------ Provided information
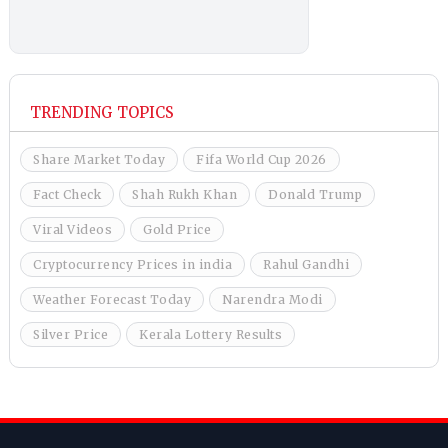
TRENDING TOPICS
Share Market Today
Fifa World Cup 2026
Fact Check
Shah Rukh Khan
Donald Trump
Viral Videos
Gold Price
Cryptocurrency Prices in india
Rahul Gandhi
Weather Forecast Today
Narendra Modi
Silver Price
Kerala Lottery Results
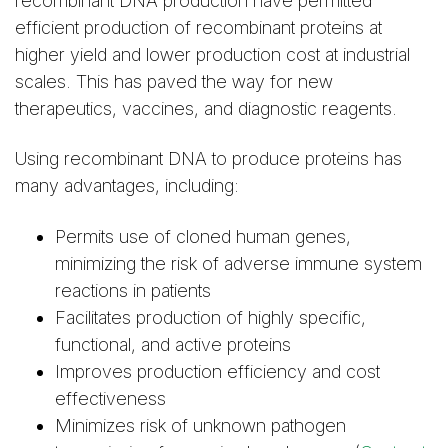
recombinant DNA production have permitted
efficient production of recombinant proteins at
higher yield and lower production cost at industrial
scales. This has paved the way for new
therapeutics, vaccines, and diagnostic reagents.
Using recombinant DNA to produce proteins has
many advantages, including:
Permits use of cloned human genes,
minimizing the risk of adverse immune system
reactions in patients
Facilitates production of highly specific,
functional, and active proteins
Improves production efficiency and cost
effectiveness
Minimizes risk of unknown pathogen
------------
_Task prompt_: Reproduce each entry exactly as written, but leave out the images.

_Answer for this exercise_:
TRENDING TOPICS
Share Market Today
Fifa World Cup 2026
Fact Check
Shah Rukh Khan
Donald Trump
Viral Videos
Gold Price
Cryptocurrency Prices in india
Rahul Gandhi
Weather Forecast Today
Narendra Modi
Silver Price
Kerala Lottery Results
recombinant DNA production have permitted
efficient production of recombinant proteins at
higher yield and lower production cost at industrial
scales. This has paved the way for new
therapeutics, vaccines, and diagnostic reagents.
Using recombinant DNA to produce proteins has
many advantages, including:
Permits use of cloned human genes,
minimizing the risk of adverse immune system
reactions in patients
Facilitates production of highly specific,
functional, and active proteins
Improves production efficiency and cost
effectiveness
Minimizes risk of unknown pathogen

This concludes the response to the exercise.